If your program is C only, I recommend you take a look at the Value Analysis in Frama-C. It computes supersets of possible values for any l-value at each point of the program, under some hypotheses that are explained at length here. Complexity in the analyzed program only means that the returned supersets are more approximated, but they still contain all the possible run-time values (as long as you remain within the aforementioned hypotheses).
EDIT: if you are interested in possible values of function pointers for the purpose of slicing the analyzed program, you should definitely take a look at the existing dependencies and slicing computations in Frama-C. The website doesn't have any nice example for slicing, here is one from a discussion on the mailing-list
You should take a look at Elsa. It is relatively easy to extend and lets you parse an AST fairly easily. It handles all of the parsing, lexing and AST generation and then lets you traverse the tree using the Visitor pattern.
class CallGraphGenerator : public ASTVisitor
{
//...
virtual bool visitFunction(Function *func);
virtual bool visitExpression(Expression *expr);
}
You can then detect function declarations, and probably detect function pointer usage. Finally you could check the function pointers' declarations and generate a list of the declared functions that could have been called using that pointer.

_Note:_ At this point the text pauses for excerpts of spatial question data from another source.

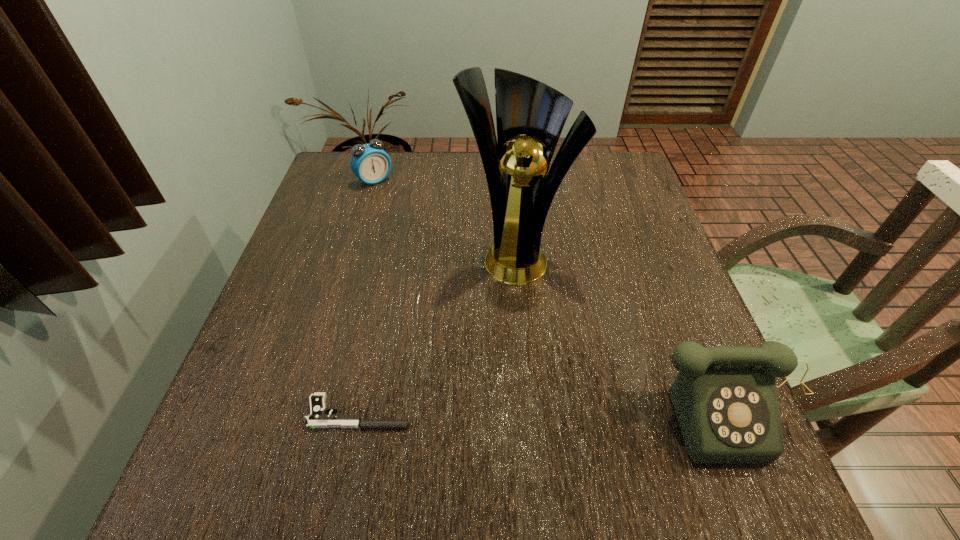
The width and height of the screenshot is (960, 540). I want to click on vacant point located between the telephone and the second shortest object, so click(x=556, y=294).

Where is `vacant space that is in between the award and the third shortest object`? Image resolution: width=960 pixels, height=540 pixels. vacant space that is in between the award and the third shortest object is located at coordinates (626, 331).

The height and width of the screenshot is (540, 960). I want to click on free space between the shortest object and the award, so click(x=437, y=333).

Where is `unoccupied position between the alarm clock and the shortest object`? The width and height of the screenshot is (960, 540). unoccupied position between the alarm clock and the shortest object is located at coordinates (367, 296).

Find the location of a particular element. This screenshot has width=960, height=540. unoccupied position between the pistol and the second shortest object is located at coordinates (367, 296).

Find the location of a particular element. vacant space in between the second shortest object and the pistol is located at coordinates (367, 296).

Locate an element on the screen. free space between the third tallest object and the telephone is located at coordinates (556, 294).

This screenshot has width=960, height=540. What are the coordinates of `free area in between the shortest object and the second farthest object` in the screenshot? It's located at (437, 333).

The height and width of the screenshot is (540, 960). In order to click on object that is the second closest one to the telephone in this screenshot , I will do `click(318, 418)`.

Identify which object is the second closest to the alarm clock. Please provide its 2D coordinates. Your answer should be formatted as a tuple, i.e. [(x, y)], where the tuple contains the x and y coordinates of a point satisfying the conditions above.

[(318, 418)]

In our project, we perform static source code analysis by converting LLVM bytecode into C code with help of llc program that is shipped with LLVM. Then we analyze C code with CIL (C Intermediate Language), but for C language a lot of tools is available. The pitfail that the code generated by llc is AWFUL and suffers from a great loss of precision. But still, it's one way to go.
Edit: in fact, I wouldn't recommend anyone to o like this. But still, just for a record...
I think your question is flawed. The title says "Static source code analysis". Yet your underlying reason appears to be the construction of (part of ) a call graph including calls through a function pointer. The essence of function pointers is that you cannot know their values at compile time, i.e. at the point where you do static source code analysis. Consider this bit of code:
void (*pFoo)() = GetFoo();
pFoo();
Static code analysis cannot tell you what GetFoo() returns at runtime, although it might tell you that the result is subsequently used for a function call.
Now, what values could GetFoo() possibly return? You simply can't say this in general (equivalent to solving the halting problem). You will be able to guess some trivial cases. The guessable percentage will of course go up depending on how much effort you are willing to invest.
The DMS Software Reengineering Toolkit provides various types of control, data flow, and global points-to analyzers for large systems of C code, and constructs call graphs using that global points-to analysis (with the appropriate conservative assumptions). More discussion and examples of the analyses can be found at the web site.
DMS has been tested on monolithic systems of C code with 25 million lines. (The call graph for this monster had 250,000 functions in it).
Engineering all this machinery from basic C ASTs and symbol tables is a huge amount of work; been there, done that. You don't want to do this yourself if you have something else to do with your life, like implement other applications.